---------- PAGE EXTRACT ----------

Ancestors of the Kalapuya and Molalla people arrived in the Willamette Valley about 14,000 years ago—;and generations of Indigenous inhabitants went on to hunt and embark upon spirit quests in the area. Local Indigenous populations reached about 15,000 before the first European-Americans settled and began logging in the Willamette Valley in the 1800s, and all native people in western Oregon — including those remaining in the Silver Falls area — were forced by the U.S. government onto a nearby reservation in 1854. Today, the Kalapuya and Molalla people are part of the Confederated Tribes of Grand Ronde.
The area around Silver Falls had been timber country until the Great Depression, which in 1929 cratered the local economy. Sensing an opportunity to preserve the idyllic attraction, local photographer June Drake led the charge in 1931 to purchase land around the waterfalls for future use as a park; two years later, in 1933, Silver Falls State Park was officially dedicated as a state park.
When the park was created in 1933, it bore little resemblance to the lush playground you enjoy today. In the years that followed the park's creation, members of the Civilian Conservation Corps (CCC) — a federal program that sought to jump-start the U.S. economy after the Great Depression — worked to repair and beautify the forest, which had been damaged in recent decades by relentless logging. In its time at Silver Falls, the CCC built park structures, created trails to the park's waterfalls, installed bridges, replanted trees, rehabbed the scarred landscape, and more.
In the late 1920s, before Silver Falls State Park was established, the owner of South Falls made money by charging visitors to watch him shove junk cars from the top of the 177-foot waterfall. And then in 1928, a former logger named "Daredevil Al" Faussett plunged from the top of the waterfalls in a boat; naturally, he sustained serious injuries in the death-defying feet — and while recuperating in the hospital, legend has it that his unnamed partner left town with the $2,500 they'd earned from the stunt.

----------

* [PROBLEM DESCRIPTION]:
Reproduce the Silver Falls history word for word, starting at the words "The area around" and ending after "a state park.". Answer from the Silver Falls history alone.

---------- EXERCISE DATA ----------

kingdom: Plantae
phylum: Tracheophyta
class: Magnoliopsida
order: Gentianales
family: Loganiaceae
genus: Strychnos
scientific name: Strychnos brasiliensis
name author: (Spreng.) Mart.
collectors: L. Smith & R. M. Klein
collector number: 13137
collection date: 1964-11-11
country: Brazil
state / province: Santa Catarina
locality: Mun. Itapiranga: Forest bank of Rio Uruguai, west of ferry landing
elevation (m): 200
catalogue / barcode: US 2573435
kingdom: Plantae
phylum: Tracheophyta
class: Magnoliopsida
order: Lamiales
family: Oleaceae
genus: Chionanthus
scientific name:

----------

* [TASK ANSWER]:
The area around Silver Falls had been timber country until the Great Depression, which in 1929 cratered the local economy. Sensing an opportunity to preserve the idyllic attraction, local photographer June Drake led the charge in 1931 to purchase land around the waterfalls for future use as a park; two years later, in 1933, Silver Falls State Park was officially dedicated as a state park.